Locate, in the data below, the line that contains "58: (94, 83)" and the line that contains "131: (108, 162)"; reproduce exactly those two lines and every line between them, nothing more.

(Data extracted from a collection)
________________

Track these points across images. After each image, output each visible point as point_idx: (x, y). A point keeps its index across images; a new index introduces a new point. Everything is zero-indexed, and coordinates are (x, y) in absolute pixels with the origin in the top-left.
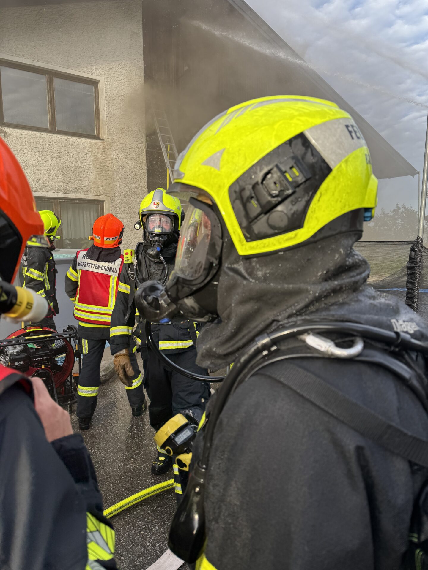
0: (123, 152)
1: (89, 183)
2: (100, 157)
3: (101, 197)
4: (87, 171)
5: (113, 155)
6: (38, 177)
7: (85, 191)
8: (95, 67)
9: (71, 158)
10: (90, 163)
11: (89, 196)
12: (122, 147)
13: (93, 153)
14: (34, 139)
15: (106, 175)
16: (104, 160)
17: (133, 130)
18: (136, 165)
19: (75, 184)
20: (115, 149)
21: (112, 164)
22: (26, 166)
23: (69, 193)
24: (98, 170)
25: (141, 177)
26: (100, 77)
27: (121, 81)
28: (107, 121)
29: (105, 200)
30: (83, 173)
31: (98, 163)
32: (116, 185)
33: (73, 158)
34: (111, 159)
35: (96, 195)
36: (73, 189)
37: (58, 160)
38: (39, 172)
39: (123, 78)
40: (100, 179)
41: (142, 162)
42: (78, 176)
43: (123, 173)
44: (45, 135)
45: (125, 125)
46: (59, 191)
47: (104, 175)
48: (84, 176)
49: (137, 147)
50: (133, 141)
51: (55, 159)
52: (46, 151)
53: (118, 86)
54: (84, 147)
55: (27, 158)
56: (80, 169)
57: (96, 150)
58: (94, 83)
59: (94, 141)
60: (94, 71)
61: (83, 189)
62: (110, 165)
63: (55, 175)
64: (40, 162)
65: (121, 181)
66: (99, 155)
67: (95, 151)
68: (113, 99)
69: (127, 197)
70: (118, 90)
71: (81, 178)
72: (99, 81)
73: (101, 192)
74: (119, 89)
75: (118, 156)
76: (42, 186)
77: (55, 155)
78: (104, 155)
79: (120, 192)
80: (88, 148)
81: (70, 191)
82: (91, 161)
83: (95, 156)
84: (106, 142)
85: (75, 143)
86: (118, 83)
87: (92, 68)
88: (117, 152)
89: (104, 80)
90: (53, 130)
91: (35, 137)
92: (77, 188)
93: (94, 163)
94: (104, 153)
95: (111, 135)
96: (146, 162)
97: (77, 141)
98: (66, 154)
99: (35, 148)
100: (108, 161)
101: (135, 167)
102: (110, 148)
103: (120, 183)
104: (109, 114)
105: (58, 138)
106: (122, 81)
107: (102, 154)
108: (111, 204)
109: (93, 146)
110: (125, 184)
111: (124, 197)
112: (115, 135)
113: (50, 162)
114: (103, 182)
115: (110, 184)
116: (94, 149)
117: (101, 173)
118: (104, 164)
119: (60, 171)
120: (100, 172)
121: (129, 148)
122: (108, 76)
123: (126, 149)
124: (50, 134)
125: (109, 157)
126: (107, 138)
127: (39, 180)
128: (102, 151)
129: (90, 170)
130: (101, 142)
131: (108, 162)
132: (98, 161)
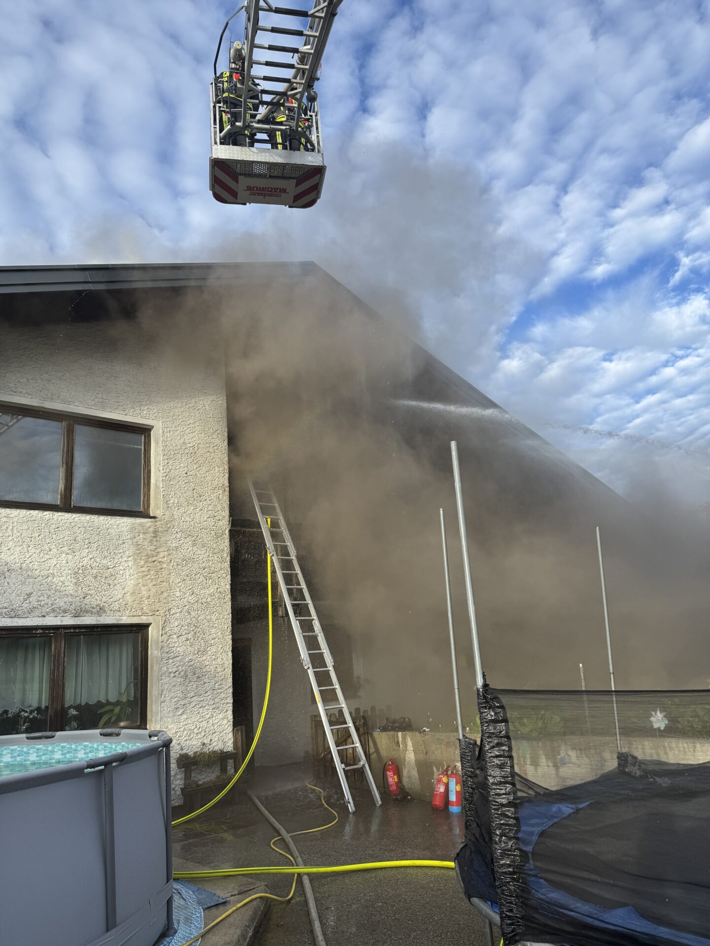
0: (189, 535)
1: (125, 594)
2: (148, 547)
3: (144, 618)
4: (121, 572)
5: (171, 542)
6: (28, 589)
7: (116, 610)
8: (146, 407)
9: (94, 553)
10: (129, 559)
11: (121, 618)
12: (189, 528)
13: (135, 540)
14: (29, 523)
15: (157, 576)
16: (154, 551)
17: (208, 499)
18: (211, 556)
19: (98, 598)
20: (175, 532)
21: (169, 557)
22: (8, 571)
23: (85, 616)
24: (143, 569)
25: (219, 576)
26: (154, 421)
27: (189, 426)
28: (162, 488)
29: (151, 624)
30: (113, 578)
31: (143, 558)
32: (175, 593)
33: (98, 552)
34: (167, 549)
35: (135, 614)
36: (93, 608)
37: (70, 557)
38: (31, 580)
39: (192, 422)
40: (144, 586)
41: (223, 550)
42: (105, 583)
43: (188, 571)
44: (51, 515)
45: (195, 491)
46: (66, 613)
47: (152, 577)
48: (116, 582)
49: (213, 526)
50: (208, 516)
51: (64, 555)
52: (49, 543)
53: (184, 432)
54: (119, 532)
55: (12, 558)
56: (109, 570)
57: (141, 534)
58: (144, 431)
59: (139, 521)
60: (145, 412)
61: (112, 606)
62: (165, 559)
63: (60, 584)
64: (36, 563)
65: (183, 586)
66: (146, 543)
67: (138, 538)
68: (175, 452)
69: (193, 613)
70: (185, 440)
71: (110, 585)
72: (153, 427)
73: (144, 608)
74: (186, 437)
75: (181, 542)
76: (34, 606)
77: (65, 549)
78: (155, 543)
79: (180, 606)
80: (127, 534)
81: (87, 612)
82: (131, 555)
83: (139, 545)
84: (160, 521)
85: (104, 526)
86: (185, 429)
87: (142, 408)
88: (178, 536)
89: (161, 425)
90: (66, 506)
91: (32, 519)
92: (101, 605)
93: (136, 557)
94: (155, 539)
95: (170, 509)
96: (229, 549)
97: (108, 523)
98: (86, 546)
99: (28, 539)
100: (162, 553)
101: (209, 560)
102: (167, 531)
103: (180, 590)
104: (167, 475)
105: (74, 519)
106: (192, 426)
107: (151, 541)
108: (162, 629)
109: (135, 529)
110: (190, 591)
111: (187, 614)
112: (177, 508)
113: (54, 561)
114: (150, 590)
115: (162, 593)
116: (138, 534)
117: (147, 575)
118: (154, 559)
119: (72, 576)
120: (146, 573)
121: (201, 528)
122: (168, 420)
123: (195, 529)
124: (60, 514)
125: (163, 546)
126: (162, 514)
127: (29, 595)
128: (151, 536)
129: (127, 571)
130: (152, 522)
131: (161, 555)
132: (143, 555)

________________

■ **Solution for this task**
58: (94, 83)
59: (94, 141)
60: (94, 71)
61: (83, 189)
62: (110, 165)
63: (55, 175)
64: (40, 162)
65: (121, 181)
66: (99, 155)
67: (95, 151)
68: (113, 99)
69: (127, 197)
70: (118, 90)
71: (81, 178)
72: (99, 81)
73: (101, 192)
74: (119, 89)
75: (118, 156)
76: (42, 186)
77: (55, 155)
78: (104, 155)
79: (120, 192)
80: (88, 148)
81: (70, 191)
82: (91, 161)
83: (95, 156)
84: (106, 142)
85: (75, 143)
86: (118, 83)
87: (92, 68)
88: (117, 152)
89: (104, 80)
90: (53, 130)
91: (35, 137)
92: (77, 188)
93: (94, 163)
94: (104, 153)
95: (111, 135)
96: (146, 162)
97: (77, 141)
98: (66, 154)
99: (35, 148)
100: (108, 161)
101: (135, 167)
102: (110, 148)
103: (120, 183)
104: (109, 114)
105: (58, 138)
106: (122, 81)
107: (102, 154)
108: (111, 204)
109: (93, 146)
110: (125, 184)
111: (124, 197)
112: (115, 135)
113: (50, 162)
114: (103, 182)
115: (110, 184)
116: (94, 149)
117: (101, 173)
118: (104, 164)
119: (60, 171)
120: (100, 172)
121: (129, 148)
122: (108, 76)
123: (126, 149)
124: (50, 134)
125: (109, 157)
126: (107, 138)
127: (39, 180)
128: (102, 151)
129: (90, 170)
130: (101, 142)
131: (108, 162)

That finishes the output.